Ehrenamtliche wollen sich mit ihren persönlichen Fähigkeiten einbringen
137 örtliche Caritas-Konferenzen gibt es aktuell in der Erzdiözese Freiburg. Rund 3.000 Frauen und zunehmend auch Männer engagieren sich dort ehrenamtlich mit vielfältigen Angeboten in den Gemeinden und in Krankenhäusern. Zum 100-jährigen Jubiläum des CKD-Diözesanverbandes spricht der Vorsitzende Herbert Frick darüber, was dieses Engagement innerhalb der Caritas so besonders macht. Und er äußert den Wunsch, dass die Gemeinden in Zukunft ihren Auftrag zum caritativen Tun noch mehr wahrnehmen.
Wie geht es dem CKD-Diözesan verband im 100. Jahr seines Bestehens? Ist der Jubilar noch rüstig und "gut beieinander"?

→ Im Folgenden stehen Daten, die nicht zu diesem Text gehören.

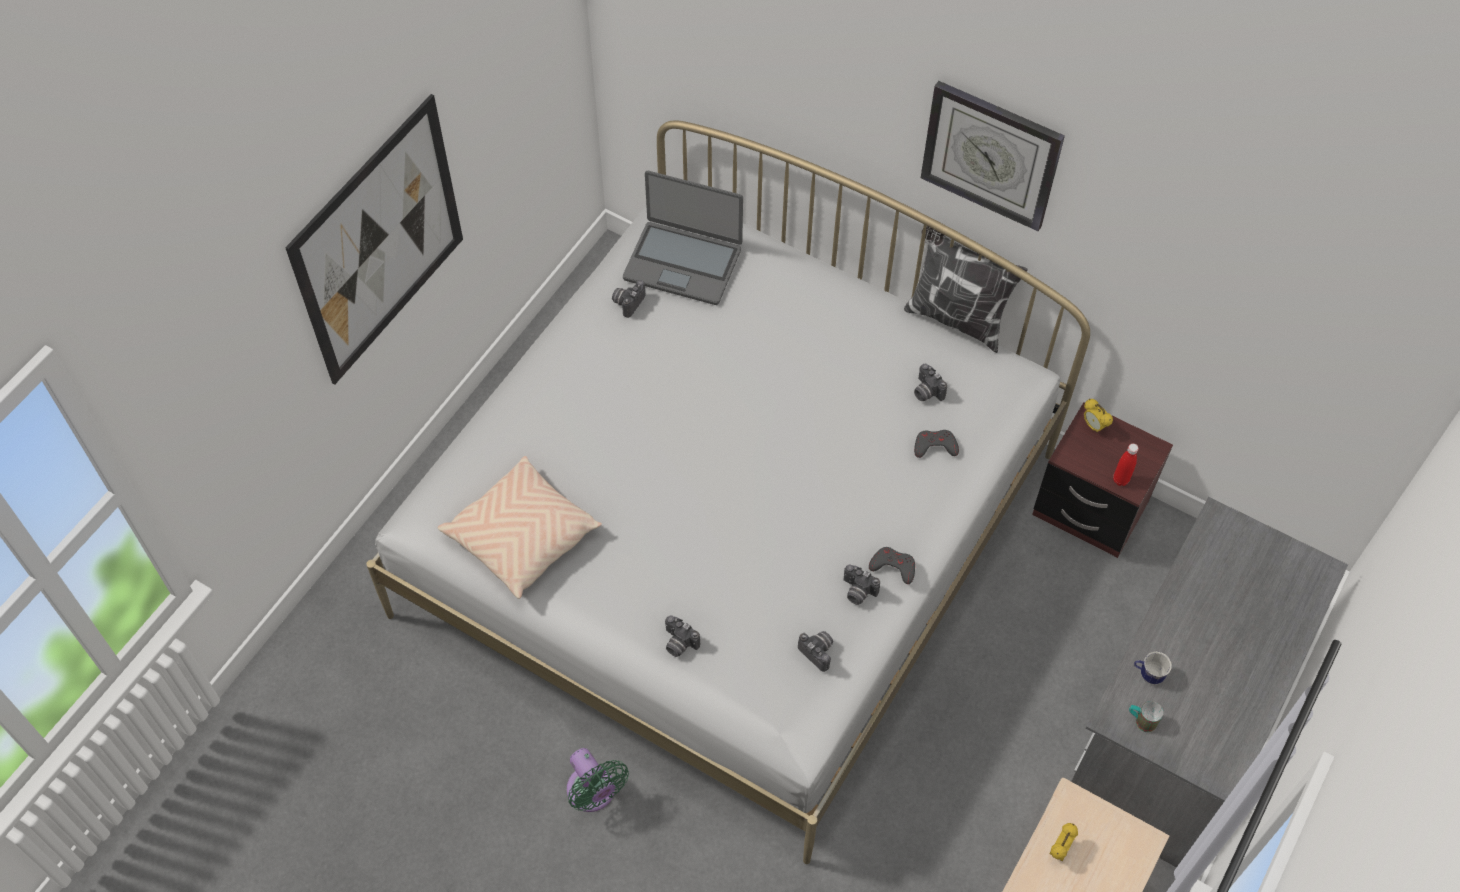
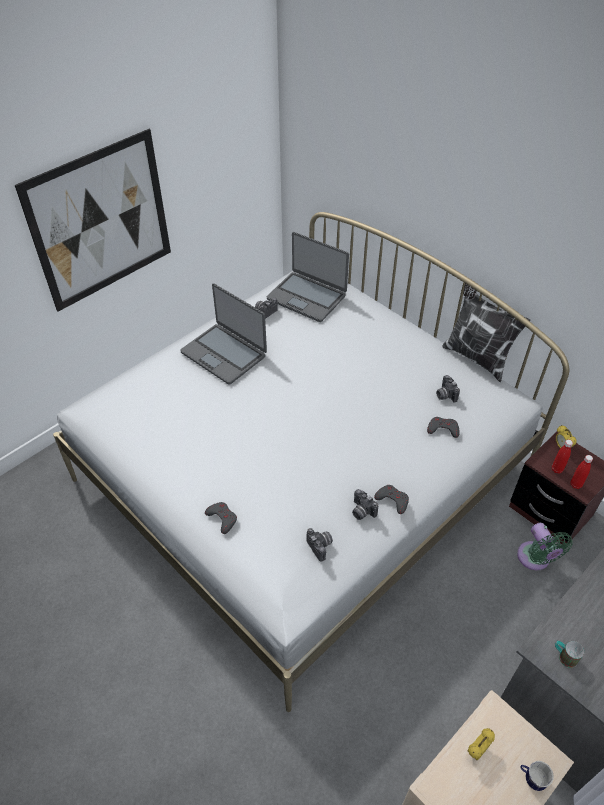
camera: 15 degrees right, 10 degrees down
beige pillow [438,456,602,599] -> none
green fan [567,748,629,812] -> green fan moved to [517,523,573,570]
camera [665,615,700,657] -> grey game controller [205,502,237,534]
wall clock [921,81,1065,231] -> none
mug [1134,652,1172,685] -> mug moved to [520,761,554,791]
none -> laptop [180,283,267,385]
none -> red bottle [552,440,573,474]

Frick: Für die CKD muss man jung sein! Jung, nicht an Jahren, sondern im Herzen. Diese These hat Prälat Dr. Stefan Dybowski, ehemaliger Geistlicher Belgleiter des CKD-Bundesverbandes, im Elisabethbrief 2019 aufgestellt. Seine Aussage trifft für die CKD im Diözesanverband Freiburg voll und ganz zu. Ehrenamtliche werden - wie überall - häufig in ihrem Ehrenamt älter. Und trotzdem, sich den Nöten der Menschen unserer Zeit zu stellen hat mit einem wachen Herzen und viel Empathie zu tun. Zeitgemäße Antworten auf die Nöte und Sorgen der Menschen zu geben, das ist das Anliegen von mehreren Türöffner-Projekten wie zum Beispiel in Hardheim-Höpfingen im Madonnenland im Odenwald. Dort organisiert der CKD-Verein "Dienst am Nächsten" ganz aktuell Corona-Impftermine.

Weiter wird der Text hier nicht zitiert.